There was something very strange about these and although
there was a barrier guarding them, I could still feel them
even through that guard, stretching out into all kinds of
unexplained dimensions.
I
had no idea what they could be, but somehow there was a hint
of thought that they were books of some kind, that they
contained knowledge like the world had never seen or known. It
made me shiver slightly and I had to turn myself with some
reluctance to see what else there was, promising myself to
investigate these crystal books when the immediate crisis had
been negotiated.
In
front of the window, on a sweeping stand which was the exact
mirror of the one in the Serein monastery tower room, stood a
great singing stone, deeply asleep, small opalescences playing
across its surface as it dreamed. My heart started to beat
faster and I had to pull all the shielding I knew to create
around myself to stop me from reaching out with hungry
eagerness and to awaken it at once, to make myself known and
to tell it that its long loneliness was finally at an end.
Between
my breasts, my own stone began to hum in recognition and in
resonance, and I soothed it and admonished it to be silent for
now. Our time would come, soon enough. For now, there was
other work to be done.
At
the bottom of Sephael’s bed lay, rolled up, a tapestry cover
that was very reminiscent of Lucian’s own tapestry back at
Tower Keep, but the background was a dark royal blue on which
the strands of silk, gold and silver had been inlaid. I went
across and reached out to touch the tapestry. As soon as my
fingertips contacted it ever so slightly, they sank straight
through the brittle fabric and caused it to crumble. I
withdrew my hand quickly and reached into it with my mind
instead, tracking back through time into the pattern and the
faint remembrance as to how it once was constructed, when
there had been moisture in its making and in the atmosphere of
the tower. It wasn’t hard, and when I was done the tapestry
was fairly jumping with energy, power and glowing colour, the
only thing alive in this room, the only thing I had so far
awakened.
With
reluctance, I left the room and took the tapestry to where
Lucian lay motionless, drawn and pale, on the unforgiving
slab. I took my – his – cloak from my shoulders, rolled it
up until it made a fair pillow, and gently levitated his head
so I could place the pillow beneath it. On second thought, I
levitated him entirely which was not much of an effort as I
was becoming more used to the energies of the tower which
could actually buoy me up and seemed to amplify my strength if
I just let it, and removed his jacket, then his filthy shirt,
too. After a brief hesitation, I removed the rest of his
clothing and settled him back down onto the stone.

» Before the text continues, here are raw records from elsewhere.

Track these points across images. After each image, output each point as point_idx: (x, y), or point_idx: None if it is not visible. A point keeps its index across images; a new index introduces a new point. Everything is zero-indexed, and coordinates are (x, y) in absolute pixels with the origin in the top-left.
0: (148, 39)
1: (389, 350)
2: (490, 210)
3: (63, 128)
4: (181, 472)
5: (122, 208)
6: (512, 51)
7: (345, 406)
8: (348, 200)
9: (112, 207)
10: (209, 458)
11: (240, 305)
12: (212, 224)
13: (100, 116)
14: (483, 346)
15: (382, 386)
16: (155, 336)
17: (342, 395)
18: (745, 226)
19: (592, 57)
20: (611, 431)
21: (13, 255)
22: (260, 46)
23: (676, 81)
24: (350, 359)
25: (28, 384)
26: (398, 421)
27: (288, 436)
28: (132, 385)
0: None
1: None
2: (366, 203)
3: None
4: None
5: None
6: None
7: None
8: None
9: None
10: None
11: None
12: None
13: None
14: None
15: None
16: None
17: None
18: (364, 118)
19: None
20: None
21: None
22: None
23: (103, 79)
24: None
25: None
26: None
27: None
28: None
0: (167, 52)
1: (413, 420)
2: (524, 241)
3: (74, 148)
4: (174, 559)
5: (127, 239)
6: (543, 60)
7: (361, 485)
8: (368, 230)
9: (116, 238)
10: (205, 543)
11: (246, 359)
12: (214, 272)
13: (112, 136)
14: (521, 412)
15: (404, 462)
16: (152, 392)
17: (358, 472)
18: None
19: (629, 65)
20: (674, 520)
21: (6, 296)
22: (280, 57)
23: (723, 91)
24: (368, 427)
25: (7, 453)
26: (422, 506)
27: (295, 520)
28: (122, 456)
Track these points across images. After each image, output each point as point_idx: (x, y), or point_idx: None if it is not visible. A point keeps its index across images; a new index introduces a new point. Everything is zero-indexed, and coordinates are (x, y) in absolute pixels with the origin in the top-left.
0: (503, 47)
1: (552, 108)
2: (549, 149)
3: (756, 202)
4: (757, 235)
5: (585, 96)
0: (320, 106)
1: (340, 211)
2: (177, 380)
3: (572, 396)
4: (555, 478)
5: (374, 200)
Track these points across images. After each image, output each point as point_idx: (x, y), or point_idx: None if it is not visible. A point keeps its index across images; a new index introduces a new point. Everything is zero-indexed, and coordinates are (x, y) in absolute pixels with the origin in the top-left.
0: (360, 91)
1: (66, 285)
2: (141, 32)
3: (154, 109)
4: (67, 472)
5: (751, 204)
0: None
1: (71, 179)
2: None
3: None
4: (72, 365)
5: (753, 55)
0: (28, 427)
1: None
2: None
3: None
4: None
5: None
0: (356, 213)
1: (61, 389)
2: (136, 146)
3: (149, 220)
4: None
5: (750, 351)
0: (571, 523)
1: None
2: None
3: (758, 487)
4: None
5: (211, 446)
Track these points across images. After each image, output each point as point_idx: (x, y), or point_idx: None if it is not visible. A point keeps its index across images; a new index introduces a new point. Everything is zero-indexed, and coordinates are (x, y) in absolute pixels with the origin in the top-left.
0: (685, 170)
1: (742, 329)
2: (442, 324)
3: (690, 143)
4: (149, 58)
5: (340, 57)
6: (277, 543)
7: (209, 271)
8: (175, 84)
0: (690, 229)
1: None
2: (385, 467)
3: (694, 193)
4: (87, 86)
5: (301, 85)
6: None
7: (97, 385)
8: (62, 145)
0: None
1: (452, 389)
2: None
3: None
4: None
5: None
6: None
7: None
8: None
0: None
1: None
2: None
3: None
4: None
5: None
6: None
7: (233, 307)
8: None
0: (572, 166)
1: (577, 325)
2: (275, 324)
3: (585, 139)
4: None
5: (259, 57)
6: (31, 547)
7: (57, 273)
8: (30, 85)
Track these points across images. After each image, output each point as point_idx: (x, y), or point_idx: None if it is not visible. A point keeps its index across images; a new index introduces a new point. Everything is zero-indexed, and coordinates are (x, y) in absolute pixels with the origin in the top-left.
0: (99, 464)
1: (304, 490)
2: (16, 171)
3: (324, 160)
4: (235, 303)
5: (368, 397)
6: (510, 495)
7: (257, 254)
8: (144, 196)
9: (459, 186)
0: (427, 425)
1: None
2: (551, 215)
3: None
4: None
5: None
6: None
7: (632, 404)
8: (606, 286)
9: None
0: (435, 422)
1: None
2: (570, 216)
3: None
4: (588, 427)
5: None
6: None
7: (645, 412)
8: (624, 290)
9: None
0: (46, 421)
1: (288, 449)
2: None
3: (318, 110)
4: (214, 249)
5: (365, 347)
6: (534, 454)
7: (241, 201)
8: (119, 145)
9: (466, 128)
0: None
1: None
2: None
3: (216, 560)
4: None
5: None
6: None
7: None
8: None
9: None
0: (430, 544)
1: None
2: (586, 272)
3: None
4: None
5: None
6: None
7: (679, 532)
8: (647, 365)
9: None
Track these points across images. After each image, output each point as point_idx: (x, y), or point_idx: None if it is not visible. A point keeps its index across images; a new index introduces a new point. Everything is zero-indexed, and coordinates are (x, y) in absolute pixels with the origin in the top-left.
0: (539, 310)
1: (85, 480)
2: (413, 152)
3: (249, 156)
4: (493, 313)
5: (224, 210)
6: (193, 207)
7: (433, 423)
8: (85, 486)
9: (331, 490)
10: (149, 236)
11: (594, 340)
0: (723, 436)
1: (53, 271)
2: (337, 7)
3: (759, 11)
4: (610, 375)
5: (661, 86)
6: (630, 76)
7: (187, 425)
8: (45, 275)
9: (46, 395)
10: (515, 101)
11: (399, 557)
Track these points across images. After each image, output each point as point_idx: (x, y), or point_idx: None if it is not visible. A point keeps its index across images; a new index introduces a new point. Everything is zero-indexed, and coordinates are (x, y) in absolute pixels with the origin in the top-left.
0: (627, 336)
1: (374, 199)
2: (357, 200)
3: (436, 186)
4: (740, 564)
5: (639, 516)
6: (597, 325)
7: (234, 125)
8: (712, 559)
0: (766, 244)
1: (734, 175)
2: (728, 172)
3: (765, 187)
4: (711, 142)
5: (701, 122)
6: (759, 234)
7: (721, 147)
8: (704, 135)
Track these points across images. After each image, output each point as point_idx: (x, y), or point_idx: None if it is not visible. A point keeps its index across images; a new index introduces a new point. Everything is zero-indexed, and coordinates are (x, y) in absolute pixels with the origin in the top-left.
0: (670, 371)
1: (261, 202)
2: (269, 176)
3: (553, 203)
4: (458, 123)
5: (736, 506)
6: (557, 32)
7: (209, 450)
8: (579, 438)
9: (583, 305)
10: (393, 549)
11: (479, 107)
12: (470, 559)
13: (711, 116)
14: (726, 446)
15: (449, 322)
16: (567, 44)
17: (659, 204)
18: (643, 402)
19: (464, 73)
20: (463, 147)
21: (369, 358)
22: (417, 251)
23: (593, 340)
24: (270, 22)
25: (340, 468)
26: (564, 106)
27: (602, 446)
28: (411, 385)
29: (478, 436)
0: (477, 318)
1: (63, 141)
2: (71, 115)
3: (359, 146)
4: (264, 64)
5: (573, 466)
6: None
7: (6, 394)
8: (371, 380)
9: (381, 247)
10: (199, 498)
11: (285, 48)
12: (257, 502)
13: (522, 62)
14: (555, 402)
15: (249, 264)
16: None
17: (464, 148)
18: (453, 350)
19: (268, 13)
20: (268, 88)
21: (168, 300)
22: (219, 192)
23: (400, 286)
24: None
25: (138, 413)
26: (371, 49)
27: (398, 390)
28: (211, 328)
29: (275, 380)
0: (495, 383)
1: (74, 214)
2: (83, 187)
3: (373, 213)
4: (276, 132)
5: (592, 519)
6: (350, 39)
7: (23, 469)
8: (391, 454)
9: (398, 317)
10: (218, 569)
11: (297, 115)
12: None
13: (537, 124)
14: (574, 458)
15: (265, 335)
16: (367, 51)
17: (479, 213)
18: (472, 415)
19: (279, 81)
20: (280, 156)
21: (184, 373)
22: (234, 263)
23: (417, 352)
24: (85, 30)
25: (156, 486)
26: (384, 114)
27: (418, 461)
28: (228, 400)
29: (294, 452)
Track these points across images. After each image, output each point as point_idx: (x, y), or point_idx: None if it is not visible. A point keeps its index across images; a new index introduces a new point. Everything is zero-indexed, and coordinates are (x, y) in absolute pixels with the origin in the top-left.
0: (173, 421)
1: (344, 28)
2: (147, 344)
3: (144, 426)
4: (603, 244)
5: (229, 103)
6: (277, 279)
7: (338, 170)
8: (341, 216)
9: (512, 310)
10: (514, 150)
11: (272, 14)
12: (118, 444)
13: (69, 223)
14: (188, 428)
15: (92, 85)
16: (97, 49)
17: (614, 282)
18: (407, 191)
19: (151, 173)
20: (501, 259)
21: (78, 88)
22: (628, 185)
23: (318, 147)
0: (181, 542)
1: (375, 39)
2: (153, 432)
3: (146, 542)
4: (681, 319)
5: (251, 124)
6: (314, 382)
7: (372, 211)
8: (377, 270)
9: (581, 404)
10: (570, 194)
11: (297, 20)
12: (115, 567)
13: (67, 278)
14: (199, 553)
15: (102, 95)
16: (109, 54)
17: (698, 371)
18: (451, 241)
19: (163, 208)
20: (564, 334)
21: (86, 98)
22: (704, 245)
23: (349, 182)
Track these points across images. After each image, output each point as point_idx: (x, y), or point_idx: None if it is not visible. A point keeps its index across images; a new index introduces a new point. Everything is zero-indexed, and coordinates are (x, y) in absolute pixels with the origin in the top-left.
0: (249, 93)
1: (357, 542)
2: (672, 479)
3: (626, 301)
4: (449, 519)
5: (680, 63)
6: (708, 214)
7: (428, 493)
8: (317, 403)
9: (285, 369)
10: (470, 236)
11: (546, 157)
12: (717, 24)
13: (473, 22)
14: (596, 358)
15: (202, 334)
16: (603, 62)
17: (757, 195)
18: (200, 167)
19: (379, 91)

I reached
into the fabric of the stone and it was amazing, infinitely
morphable, a base pattern that could be stretched and shaped
with absolute ease into anything you could want it to be. With
a smile of
recognition and delight, I tried a few patterns until the
stone slab had become a bed, had become softly resistant,
gentle, warm and supporting to a body that needed all the
warmth, support and gentleness you could possibly give it.
With the change of the surface, a change appeared in Lucian.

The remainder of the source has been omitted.